PDS sur la médiation pénale: "Toute personne convaincue d’avoir spolié le peuple de ses deniers doit en être châtiée"
Les libéraux sont sur le pied de guerre. Même si plusieurs responsables libéraux sont mis en cause dans le dossier des biens mal acquis, le Parti démocratique sénégalais (Pds) rejette toute médiation pénale. « Aucune négociation, aucune restitution, ni de la totalité, ni d’une quelconque quotité de sommes volées au peuple ne saurait absoudre qui que ce soit. Toute personne convaincue d’avoir spolié le peuple de ses deniers doit en être châtiée », ont déclaré les libéraux au sortir de la réunion du comité directeur du Pds. Ils ont ajouté : « les hommes et les femmes qui ont adhéré à son programme sont assis sur un socle de valeurs élevant, entre autres, la vertu au rang de dogme ». Oumar Sarr et ses frères ont averti : « personne n’ose nous proposer une médiation pénale. Nous ne négocions rien ». Les libéraux accusent le nouveau régime de harcèlement, mais cela ne semble pas installer la peur dans le camp du Pds si on se fie à la déclaration du comité directeur. « Le gouvernement qui s’est acharné avec démesure sur certains responsables du PDS a tellement fait dans la fuite en avant et dans des combinaisons infâmes qu’il fera tout pour masquer son embarras. Les graves accusations contre les responsables de notre parti dans le seul dessein de masquer son incurie ne pourraient tenir lieu de politique », a dit le Pds.

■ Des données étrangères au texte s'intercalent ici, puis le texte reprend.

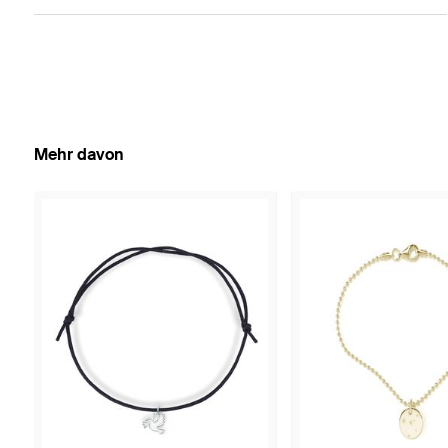
Mehr davon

Pour les libéraux, « le moment est venu, pour rassurer l’opinion et les décideurs et convaincre les investisseurs, de libérer la justice des contraintes et manœuvres politiciennes et laisser en paix les personnes qui ont géré ce pays dans la vertu et arrêter le complot visant à les présenter comme des pilleurs ». Selon Oumar Sarr, le Comité Directeur a relèvé que « les seuls hommes politiques qui se sont enrichis depuis qu’ils exercent des responsabilités publiques sont, entre autres, le Président de la République (cf sa déclaration de patrimoine) et le Président de l’Assemblée Nationale (à hauteur de 100 milliards à raison de 5 milliards par an selon ses propres déclarations) ». « Si les autorités judiciaires et fiscales peuvent ne rien faire pour l’instant, le peuple, lui, a le droit d’être informé sur l’origine des biens de ceux qui le dirigent », a dit M. Sarr.